We build the human heart
and lock it in its chest
and hope that what we have made can save us.
Of all the arresting images in this astonishing poem, I lift out only two to illustrate the power and pain of beauty and the importance of ceremonies like the Blessing Way. The first is McGrath’s phrase, the lights of the casino in the cayote’s eye.
To be able to conjure an analogy so searing is to be in touch with beauty itself. Imagine a coyote as an image of our own loneliness. Imagine him roving the outskirts of a Nevada city in a moonless night, the animal amazement of bright light reflected in the eyes of his loneliness. Are we not this coyote, starring at the bright lights of the world with a cetain amazement and a profound loneliness?

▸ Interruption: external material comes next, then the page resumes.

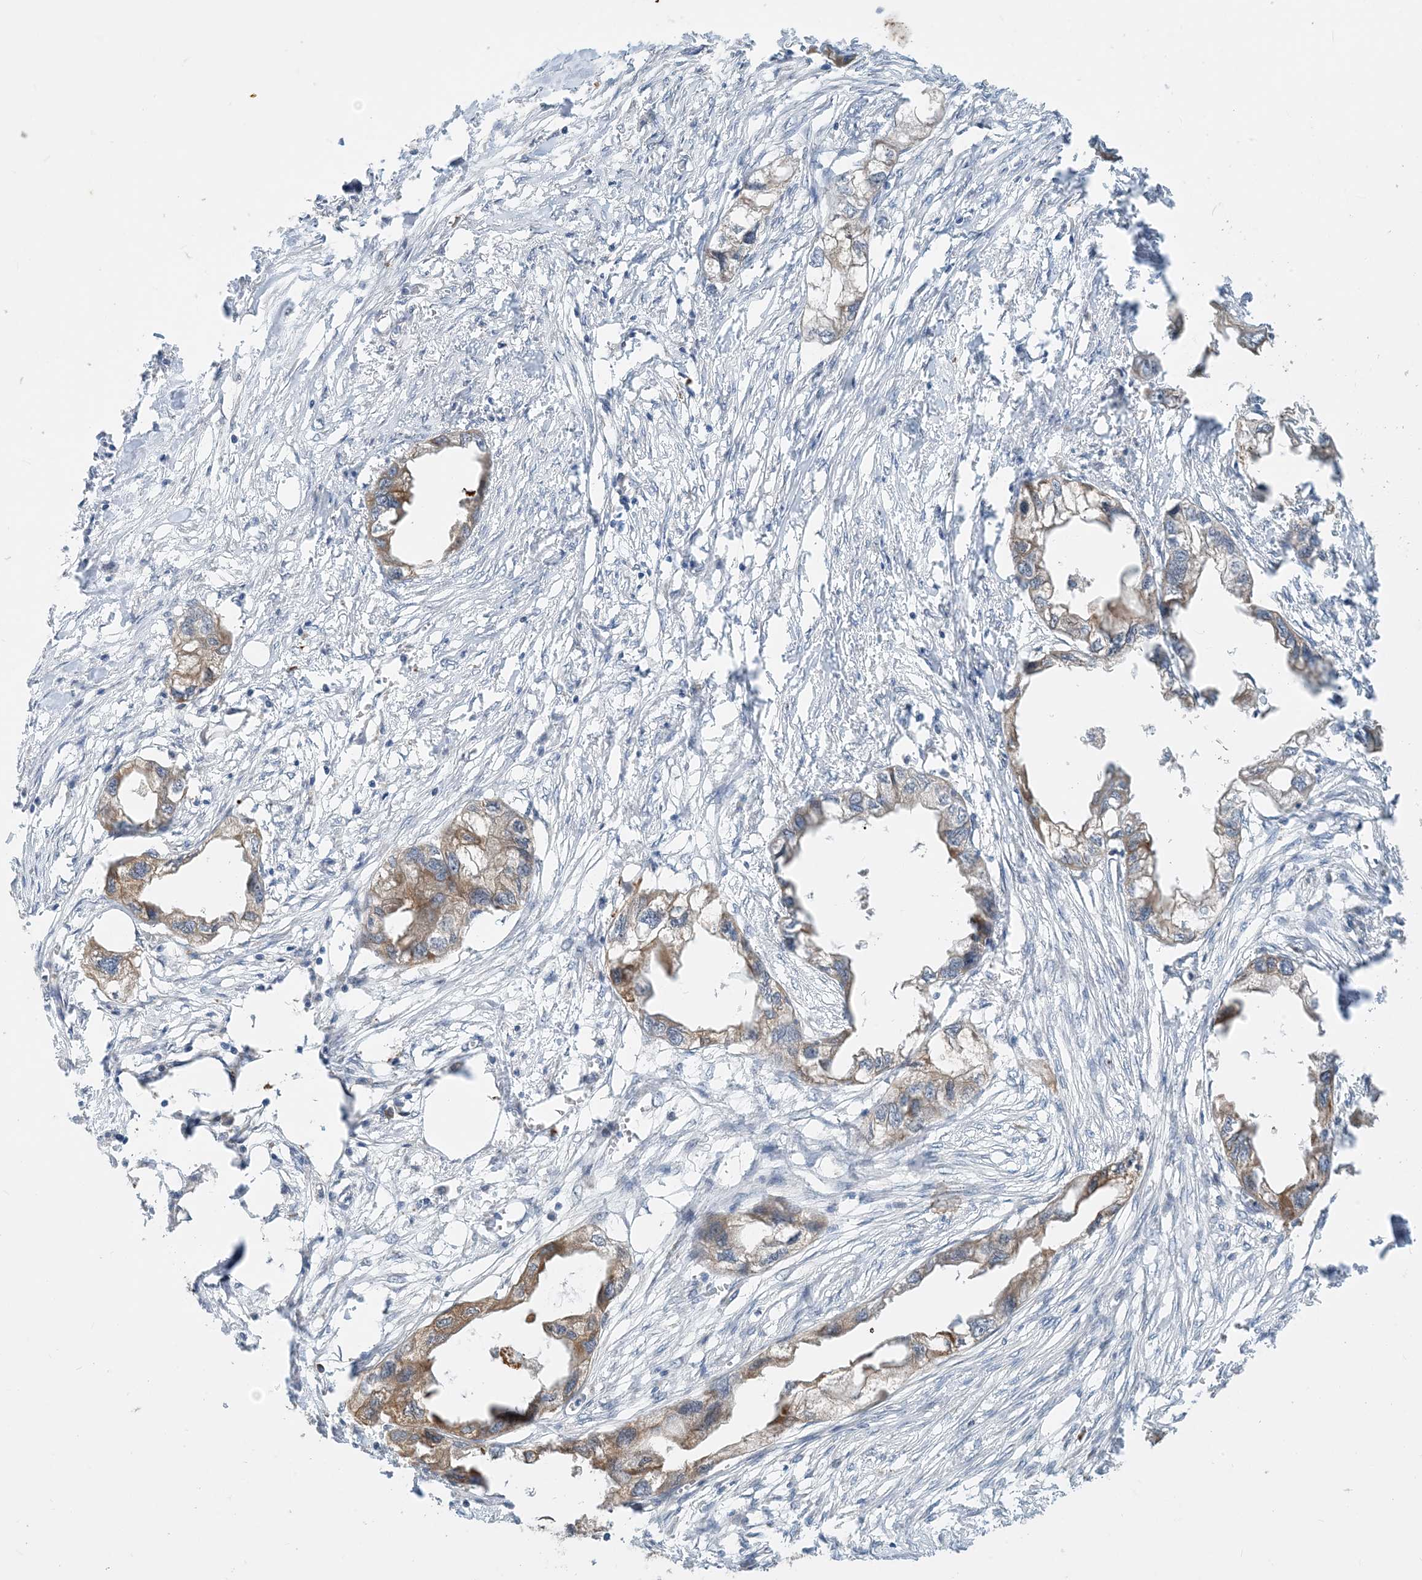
{"staining": {"intensity": "moderate", "quantity": ">75%", "location": "cytoplasmic/membranous"}, "tissue": "endometrial cancer", "cell_type": "Tumor cells", "image_type": "cancer", "snomed": [{"axis": "morphology", "description": "Adenocarcinoma, NOS"}, {"axis": "morphology", "description": "Adenocarcinoma, metastatic, NOS"}, {"axis": "topography", "description": "Adipose tissue"}, {"axis": "topography", "description": "Endometrium"}], "caption": "There is medium levels of moderate cytoplasmic/membranous expression in tumor cells of endometrial cancer, as demonstrated by immunohistochemical staining (brown color).", "gene": "PHOSPHO2", "patient": {"sex": "female", "age": 67}}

The second image I offer from this poem is it’s defining closing stanza.
We build the human heart
and lock it in its chest
and hope that what we have made can save us.
Can what we have built in our own hearts save us? Can we find the courage to reach beyond the lights of the world to grasp the hand of love?
The quality of our life depends upon our ability to reach beyond the nature of ourselves to touch the hem of God. When we do so (or when we at least strive to do so) we have opened the edge of our own souls. We have entered the living water of Love’s grace. And we have received the gift the Navajo – and life itself – seek to offer. We have been crowned with the grace of the Blessing Way.